> [ACTIVITY]:
Give back exactly the lines from the one that holds "トルコリラ/円のスワップ" through the final line of the data; omit the pictures and add nothing.

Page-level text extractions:
□ □ □ □ □ □ □

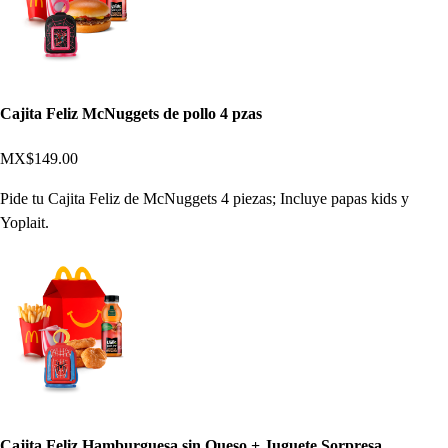
Cajita Feliz McNuggets de pollo 4 pzas
MX$149.00
Pide tu Cajita Feliz de McNuggets 4 piezas; Incluye papas kids y
Yoplait.
Cajita Feliz Hamburguesa sin Queso + Juguete Sorpresa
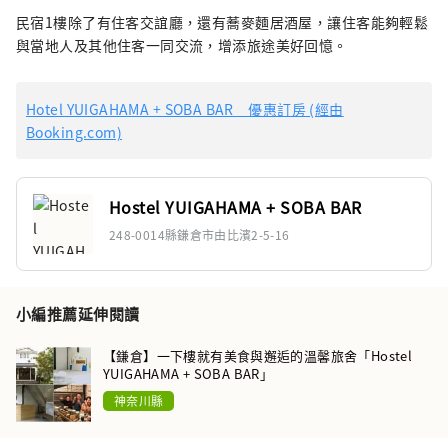
民宿1樓除了有住客交誼廳，還有蕎麥麵居酒屋，讓住客能夠輕鬆
與當地人及其他住客一同交流，增添旅途美好回憶。
Hotel YUIGAHAMA + SOBA BAR 優惠訂房 (經由
Booking.com)
Hostel YUIGAHAMA + SOBA BAR
248-0014縣鎌倉市由比濱2-5-16
小編推薦延伸閱讀
【鎌倉】一下樓就有美食與邂逅的溫馨旅舍「Hostel
YUIGAHAMA + SOBA BAR」
神奈川縣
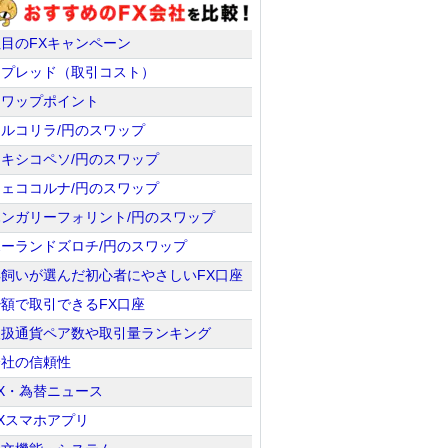
注目のFXキャンペーン
スプレッド（取引コスト）
スワップポイント
トルコリラ/円のスワップ
メキシコペソ/円のスワップ
チェココルナ/円のスワップ
ハンガリーフォリント/円のスワップ
ポーランドズロチ/円のスワップ
羊飼いが選んだ初心者にやさしいFX口座
少額で取引できるFX口座
取扱通貨ペア数や取引量ランキング
会社の信頼性
X・為替ニュース
Xスマホアプリ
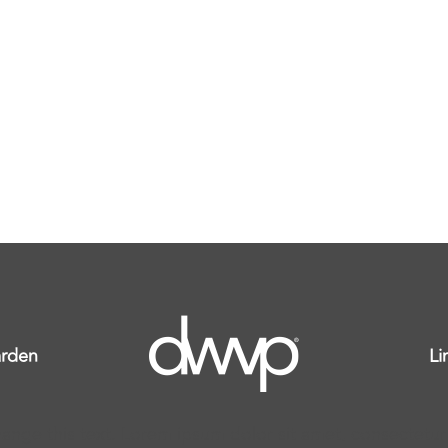
rden
Li
ange this text. Lorem ipsum dolor sit amet, consectetur ad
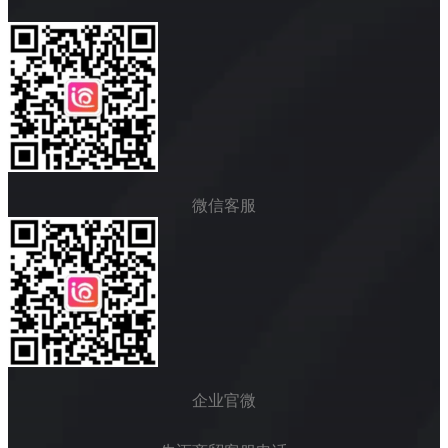
微信客服
企业官微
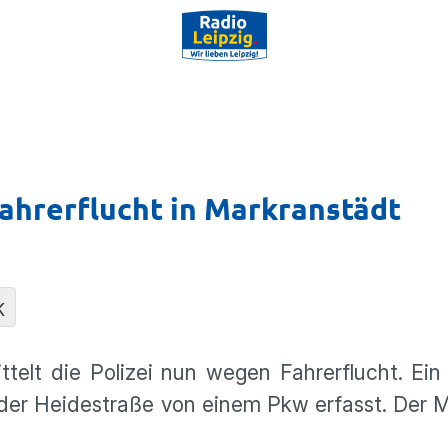
Fahrerflucht in Markranstädt
K
telt die Polizei nun wegen Fahrerflucht. Ein
er Heidestraße von einem Pkw erfasst. Der M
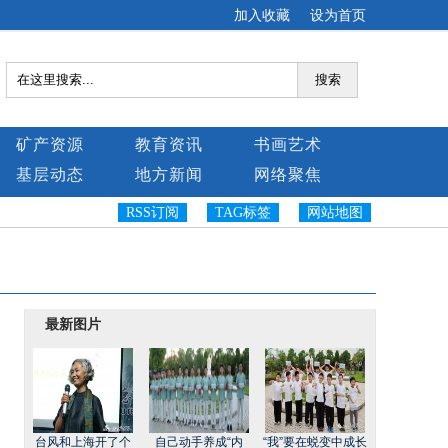
加入收藏
设为首页
搜索
矿产资源
教育资讯
书画艺术
基层动态
地方新闻
网络聚焦
RSS订阅
TAG标签
网站地图
最新图片
台风和上海开了个
自己动手养成“内
“我”要在蜕变中成长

□ □ □ □ □ □ □

> [RESPONSE TO THIS EXERCISE]:
トルコリラ/円のスワップ
メキシコペソ/円のスワップ
チェココルナ/円のスワップ
ハンガリーフォリント/円のスワップ
ポーランドズロチ/円のスワップ
羊飼いが選んだ初心者にやさしいFX口座
少額で取引できるFX口座
取扱通貨ペア数や取引量ランキング
会社の信頼性
X・為替ニュース
Xスマホアプリ
rden
Li
ange this text. Lorem ipsum dolor sit amet, consectetur ad
微信客服
企业官微
Fahrerflucht in Markranstädt
K
telt die Polizei nun wegen Fahrerflucht. Ein
er Heidestraße von einem Pkw erfasst. Der M
加入收藏
设为首页
搜索
矿产资源
教育资讯
书画艺术
基层动态
地方新闻
网络聚焦
RSS订阅
TAG标签
网站地图
最新图片
台风和上海开了个
自己动手养成“内
“我”要在蜕变中成长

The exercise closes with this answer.